• EXERCISE AIM:
Return every record below exactly; leave out the images.

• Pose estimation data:

[Start of section]

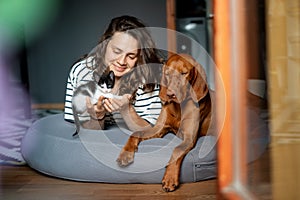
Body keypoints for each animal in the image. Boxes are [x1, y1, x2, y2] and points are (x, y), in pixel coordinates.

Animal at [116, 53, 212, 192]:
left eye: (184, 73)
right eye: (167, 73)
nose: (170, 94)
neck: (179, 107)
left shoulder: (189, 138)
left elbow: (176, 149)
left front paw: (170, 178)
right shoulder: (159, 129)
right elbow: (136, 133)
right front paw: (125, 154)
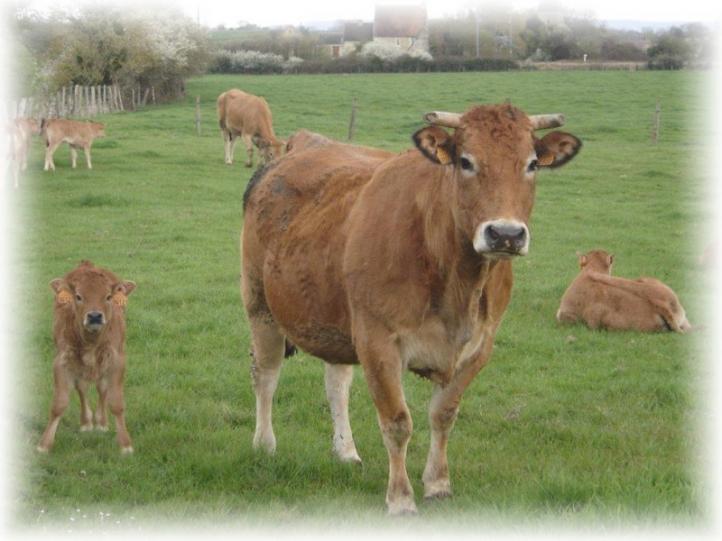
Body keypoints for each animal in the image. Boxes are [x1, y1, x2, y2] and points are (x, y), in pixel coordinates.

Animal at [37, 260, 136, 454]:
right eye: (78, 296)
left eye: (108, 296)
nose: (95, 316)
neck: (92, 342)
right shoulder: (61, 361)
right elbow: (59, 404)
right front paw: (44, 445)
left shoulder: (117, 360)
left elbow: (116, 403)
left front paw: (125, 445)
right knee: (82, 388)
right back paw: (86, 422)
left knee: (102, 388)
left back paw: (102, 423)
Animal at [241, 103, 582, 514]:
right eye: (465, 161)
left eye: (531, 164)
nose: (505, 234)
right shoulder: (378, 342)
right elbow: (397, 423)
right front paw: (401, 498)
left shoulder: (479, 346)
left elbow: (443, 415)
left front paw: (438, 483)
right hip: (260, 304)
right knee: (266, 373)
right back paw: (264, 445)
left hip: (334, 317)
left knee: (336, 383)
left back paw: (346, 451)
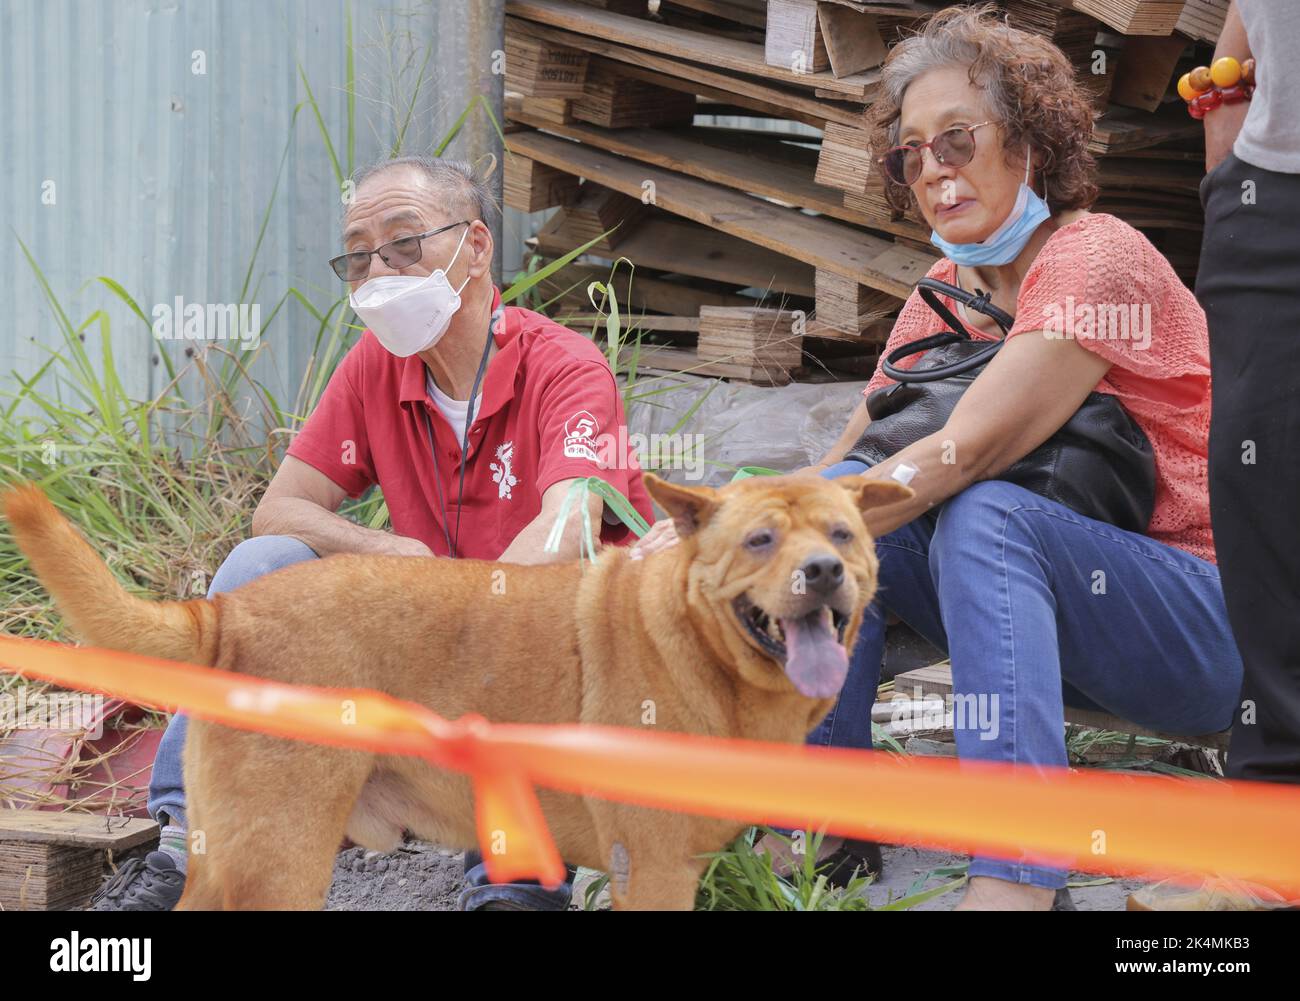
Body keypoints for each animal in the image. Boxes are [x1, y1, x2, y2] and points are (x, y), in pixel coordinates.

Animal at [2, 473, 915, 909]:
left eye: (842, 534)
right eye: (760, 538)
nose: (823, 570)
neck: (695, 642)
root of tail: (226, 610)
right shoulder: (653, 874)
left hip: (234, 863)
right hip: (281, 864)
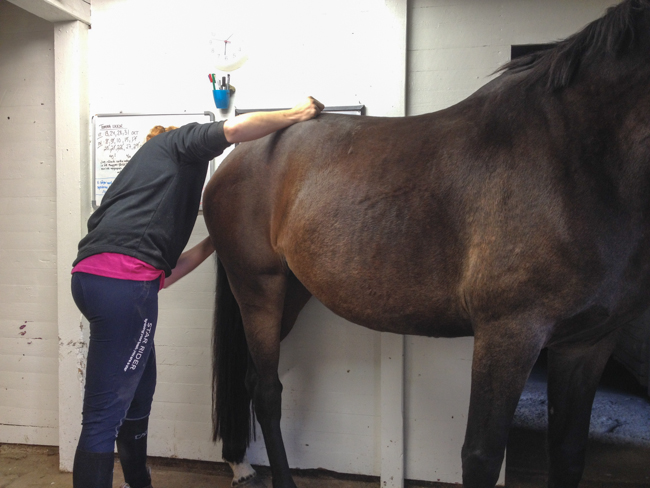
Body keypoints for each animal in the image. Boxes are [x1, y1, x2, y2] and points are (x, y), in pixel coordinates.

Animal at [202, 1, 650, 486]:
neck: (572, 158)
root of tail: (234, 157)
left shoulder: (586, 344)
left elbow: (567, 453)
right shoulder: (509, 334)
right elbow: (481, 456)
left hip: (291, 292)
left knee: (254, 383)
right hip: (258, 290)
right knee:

[End of section]

• OUTPUT FOR THIS TASK:
Body keypoints for each animal in the image. Boxes are [x1, y1, x2, y2] and points are (x, y), in pixel coordinates.

Animal at [116, 53, 212, 192]:
left eye: (184, 73)
right eye: (167, 73)
nose: (170, 94)
neck: (179, 107)
left shoulder: (189, 138)
left elbow: (176, 149)
left front paw: (170, 178)
right shoulder: (159, 129)
right elbow: (136, 133)
right front paw: (125, 154)
Body keypoints for each animal in the image. Boxes are [x1, y1, x2, y2] and points are (x, y), in pixel coordinates.

Animal at [37, 260, 136, 454]:
right eye: (78, 296)
left eye: (108, 296)
nose: (95, 316)
neck: (92, 342)
right shoulder: (61, 361)
right elbow: (59, 404)
right front paw: (44, 445)
left shoulder: (117, 360)
left elbow: (116, 403)
left front paw: (125, 445)
right knee: (82, 388)
right back paw: (86, 422)
left knee: (102, 388)
left back paw: (102, 423)
Animal at [241, 103, 582, 514]:
right eye: (465, 161)
left eye: (531, 164)
nose: (505, 234)
right shoulder: (378, 342)
right elbow: (397, 423)
right front paw: (401, 498)
left shoulder: (479, 346)
left elbow: (443, 415)
left front paw: (438, 483)
right hip: (260, 304)
right knee: (266, 373)
right back paw: (264, 445)
left hip: (334, 317)
left knee: (336, 383)
left back paw: (346, 451)
Body keypoints for each animal in the image. Boxes are [x1, y1, x2, y2] and points are (x, y), in pixel coordinates.

Animal at [2, 473, 915, 909]:
left eye: (842, 534)
right eye: (760, 538)
nose: (823, 570)
neck: (695, 642)
root of tail: (226, 610)
right shoulder: (653, 874)
left hip: (234, 863)
right hip: (281, 864)
Body keypoints for each animal in the image. Boxes are [x1, y1, x2, y2] and points are (x, y), in pixel coordinates.

Animal at [202, 1, 650, 486]:
neck: (572, 158)
root of tail: (234, 157)
left shoulder: (586, 344)
left elbow: (567, 453)
right shoulder: (509, 334)
right elbow: (481, 456)
left hip: (291, 292)
left knee: (254, 383)
right hip: (258, 290)
right knee:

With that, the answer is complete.